Given task ::
Extract the stretch of the listing below from the line containing "genus: Mitracarpus" through its final line, and reproduce those lines word for word.

Data supplied ::
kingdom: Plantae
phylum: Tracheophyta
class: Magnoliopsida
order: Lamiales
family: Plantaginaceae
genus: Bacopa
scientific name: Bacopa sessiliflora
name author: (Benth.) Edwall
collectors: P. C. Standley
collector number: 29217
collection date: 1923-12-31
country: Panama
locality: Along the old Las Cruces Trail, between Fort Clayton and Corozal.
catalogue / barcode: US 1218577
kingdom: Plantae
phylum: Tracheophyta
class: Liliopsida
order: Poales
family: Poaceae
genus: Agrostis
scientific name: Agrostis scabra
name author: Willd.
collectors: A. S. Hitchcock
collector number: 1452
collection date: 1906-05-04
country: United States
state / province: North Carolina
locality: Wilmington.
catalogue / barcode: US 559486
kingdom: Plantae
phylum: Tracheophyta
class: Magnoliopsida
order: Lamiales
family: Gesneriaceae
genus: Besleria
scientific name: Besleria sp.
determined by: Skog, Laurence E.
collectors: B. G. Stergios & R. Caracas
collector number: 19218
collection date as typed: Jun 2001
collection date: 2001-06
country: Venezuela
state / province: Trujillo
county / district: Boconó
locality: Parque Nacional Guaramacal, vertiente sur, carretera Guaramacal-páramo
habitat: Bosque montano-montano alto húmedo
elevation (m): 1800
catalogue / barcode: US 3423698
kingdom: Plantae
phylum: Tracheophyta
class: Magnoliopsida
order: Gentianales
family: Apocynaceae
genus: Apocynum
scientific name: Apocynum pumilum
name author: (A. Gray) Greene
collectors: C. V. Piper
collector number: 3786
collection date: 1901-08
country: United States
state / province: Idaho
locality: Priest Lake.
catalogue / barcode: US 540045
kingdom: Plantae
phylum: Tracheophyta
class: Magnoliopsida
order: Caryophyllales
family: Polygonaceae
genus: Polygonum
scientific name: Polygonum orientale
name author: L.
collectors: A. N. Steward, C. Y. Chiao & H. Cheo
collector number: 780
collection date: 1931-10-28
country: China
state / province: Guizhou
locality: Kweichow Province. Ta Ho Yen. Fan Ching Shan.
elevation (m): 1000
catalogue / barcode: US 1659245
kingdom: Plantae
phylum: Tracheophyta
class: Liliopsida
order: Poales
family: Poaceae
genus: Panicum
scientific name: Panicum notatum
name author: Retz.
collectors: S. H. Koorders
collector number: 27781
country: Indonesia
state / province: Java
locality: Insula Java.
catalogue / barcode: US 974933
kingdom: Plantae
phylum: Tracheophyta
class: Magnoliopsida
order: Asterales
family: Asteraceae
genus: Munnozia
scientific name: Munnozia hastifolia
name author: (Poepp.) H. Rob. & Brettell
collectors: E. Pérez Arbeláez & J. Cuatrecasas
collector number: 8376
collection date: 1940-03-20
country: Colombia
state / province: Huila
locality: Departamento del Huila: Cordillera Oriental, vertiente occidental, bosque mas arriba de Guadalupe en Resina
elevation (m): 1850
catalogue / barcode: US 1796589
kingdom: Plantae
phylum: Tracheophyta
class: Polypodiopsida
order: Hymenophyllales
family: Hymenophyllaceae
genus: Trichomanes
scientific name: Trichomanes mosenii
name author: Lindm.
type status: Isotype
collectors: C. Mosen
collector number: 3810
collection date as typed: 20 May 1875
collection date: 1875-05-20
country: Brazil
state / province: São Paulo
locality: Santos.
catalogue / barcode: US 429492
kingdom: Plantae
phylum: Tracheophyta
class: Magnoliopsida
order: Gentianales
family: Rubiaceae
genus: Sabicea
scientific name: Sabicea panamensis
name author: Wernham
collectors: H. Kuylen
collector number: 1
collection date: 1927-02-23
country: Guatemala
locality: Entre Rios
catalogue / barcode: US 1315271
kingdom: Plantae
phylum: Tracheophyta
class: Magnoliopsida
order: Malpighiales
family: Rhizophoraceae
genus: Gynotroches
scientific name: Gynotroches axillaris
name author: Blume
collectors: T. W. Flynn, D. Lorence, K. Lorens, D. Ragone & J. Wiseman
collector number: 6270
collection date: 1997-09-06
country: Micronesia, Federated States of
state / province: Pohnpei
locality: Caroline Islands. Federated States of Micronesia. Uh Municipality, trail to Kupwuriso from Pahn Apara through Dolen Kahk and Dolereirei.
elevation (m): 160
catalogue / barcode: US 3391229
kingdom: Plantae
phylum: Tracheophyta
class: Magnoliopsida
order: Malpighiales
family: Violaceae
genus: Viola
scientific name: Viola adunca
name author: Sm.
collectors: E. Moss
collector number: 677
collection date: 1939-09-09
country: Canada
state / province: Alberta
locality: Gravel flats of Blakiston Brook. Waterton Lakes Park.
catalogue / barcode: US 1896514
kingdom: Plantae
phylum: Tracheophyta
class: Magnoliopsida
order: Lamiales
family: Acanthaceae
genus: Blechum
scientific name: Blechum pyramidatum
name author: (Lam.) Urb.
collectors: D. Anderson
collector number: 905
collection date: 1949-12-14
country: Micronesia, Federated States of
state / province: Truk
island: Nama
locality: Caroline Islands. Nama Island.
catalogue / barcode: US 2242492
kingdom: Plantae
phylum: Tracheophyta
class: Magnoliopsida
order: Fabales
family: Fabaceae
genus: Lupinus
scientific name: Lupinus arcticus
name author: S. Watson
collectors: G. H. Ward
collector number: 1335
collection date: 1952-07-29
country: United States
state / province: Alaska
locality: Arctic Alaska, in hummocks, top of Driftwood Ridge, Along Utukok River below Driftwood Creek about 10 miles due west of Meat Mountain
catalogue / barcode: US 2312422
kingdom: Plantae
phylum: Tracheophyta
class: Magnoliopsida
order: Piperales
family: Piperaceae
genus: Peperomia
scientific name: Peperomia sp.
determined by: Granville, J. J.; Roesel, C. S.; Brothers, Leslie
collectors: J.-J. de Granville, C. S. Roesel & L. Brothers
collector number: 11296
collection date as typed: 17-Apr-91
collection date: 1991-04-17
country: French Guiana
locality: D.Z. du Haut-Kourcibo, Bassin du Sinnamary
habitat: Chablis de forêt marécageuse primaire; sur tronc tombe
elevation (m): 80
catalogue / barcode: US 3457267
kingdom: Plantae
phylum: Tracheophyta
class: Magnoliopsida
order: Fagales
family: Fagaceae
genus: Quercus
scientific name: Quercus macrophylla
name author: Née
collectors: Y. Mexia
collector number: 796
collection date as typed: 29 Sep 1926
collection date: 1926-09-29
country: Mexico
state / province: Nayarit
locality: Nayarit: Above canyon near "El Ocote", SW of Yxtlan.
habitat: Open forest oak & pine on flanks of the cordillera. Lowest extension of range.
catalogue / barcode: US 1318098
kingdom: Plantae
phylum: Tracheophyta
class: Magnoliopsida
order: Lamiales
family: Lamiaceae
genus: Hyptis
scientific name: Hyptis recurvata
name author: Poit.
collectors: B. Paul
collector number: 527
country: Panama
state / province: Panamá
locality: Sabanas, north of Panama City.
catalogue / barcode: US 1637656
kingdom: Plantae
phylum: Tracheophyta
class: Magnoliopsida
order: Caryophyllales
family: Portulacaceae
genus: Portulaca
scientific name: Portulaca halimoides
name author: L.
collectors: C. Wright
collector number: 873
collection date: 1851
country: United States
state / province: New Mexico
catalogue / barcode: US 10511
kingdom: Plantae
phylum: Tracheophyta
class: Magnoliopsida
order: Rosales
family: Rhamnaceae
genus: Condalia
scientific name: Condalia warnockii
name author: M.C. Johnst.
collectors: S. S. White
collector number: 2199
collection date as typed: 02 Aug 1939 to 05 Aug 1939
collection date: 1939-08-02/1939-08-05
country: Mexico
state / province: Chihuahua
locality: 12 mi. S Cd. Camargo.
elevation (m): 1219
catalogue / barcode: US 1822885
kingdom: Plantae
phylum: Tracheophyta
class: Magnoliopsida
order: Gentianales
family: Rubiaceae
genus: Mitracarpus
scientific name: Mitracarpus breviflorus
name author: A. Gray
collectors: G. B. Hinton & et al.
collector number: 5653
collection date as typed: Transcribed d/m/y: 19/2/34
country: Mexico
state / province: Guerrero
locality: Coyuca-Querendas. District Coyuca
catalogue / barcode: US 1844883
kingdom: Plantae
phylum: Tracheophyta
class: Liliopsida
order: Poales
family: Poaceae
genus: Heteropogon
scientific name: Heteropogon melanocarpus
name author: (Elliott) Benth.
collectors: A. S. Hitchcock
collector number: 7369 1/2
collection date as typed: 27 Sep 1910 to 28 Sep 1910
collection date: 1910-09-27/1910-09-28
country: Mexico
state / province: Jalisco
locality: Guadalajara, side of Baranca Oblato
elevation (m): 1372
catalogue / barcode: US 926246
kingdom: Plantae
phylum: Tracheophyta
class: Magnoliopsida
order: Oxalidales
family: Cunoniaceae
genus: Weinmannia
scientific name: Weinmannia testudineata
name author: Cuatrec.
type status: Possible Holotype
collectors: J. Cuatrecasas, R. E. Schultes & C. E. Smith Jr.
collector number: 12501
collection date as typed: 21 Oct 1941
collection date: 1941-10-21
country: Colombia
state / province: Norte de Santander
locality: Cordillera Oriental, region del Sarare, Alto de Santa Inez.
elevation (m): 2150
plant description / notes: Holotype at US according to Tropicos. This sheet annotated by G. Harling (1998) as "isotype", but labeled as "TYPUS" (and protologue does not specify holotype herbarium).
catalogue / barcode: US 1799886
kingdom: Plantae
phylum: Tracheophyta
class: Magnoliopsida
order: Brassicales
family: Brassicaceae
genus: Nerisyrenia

Answer to this exercise ::
genus: Mitracarpus
scientific name: Mitracarpus breviflorus
name author: A. Gray
collectors: G. B. Hinton & et al.
collector number: 5653
collection date as typed: Transcribed d/m/y: 19/2/34
country: Mexico
state / province: Guerrero
locality: Coyuca-Querendas. District Coyuca
catalogue / barcode: US 1844883
kingdom: Plantae
phylum: Tracheophyta
class: Liliopsida
order: Poales
family: Poaceae
genus: Heteropogon
scientific name: Heteropogon melanocarpus
name author: (Elliott) Benth.
collectors: A. S. Hitchcock
collector number: 7369 1/2
collection date as typed: 27 Sep 1910 to 28 Sep 1910
collection date: 1910-09-27/1910-09-28
country: Mexico
state / province: Jalisco
locality: Guadalajara, side of Baranca Oblato
elevation (m): 1372
catalogue / barcode: US 926246
kingdom: Plantae
phylum: Tracheophyta
class: Magnoliopsida
order: Oxalidales
family: Cunoniaceae
genus: Weinmannia
scientific name: Weinmannia testudineata
name author: Cuatrec.
type status: Possible Holotype
collectors: J. Cuatrecasas, R. E. Schultes & C. E. Smith Jr.
collector number: 12501
collection date as typed: 21 Oct 1941
collection date: 1941-10-21
country: Colombia
state / province: Norte de Santander
locality: Cordillera Oriental, region del Sarare, Alto de Santa Inez.
elevation (m): 2150
plant description / notes: Holotype at US according to Tropicos. This sheet annotated by G. Harling (1998) as "isotype", but labeled as "TYPUS" (and protologue does not specify holotype herbarium).
catalogue / barcode: US 1799886
kingdom: Plantae
phylum: Tracheophyta
class: Magnoliopsida
order: Brassicales
family: Brassicaceae
genus: Nerisyrenia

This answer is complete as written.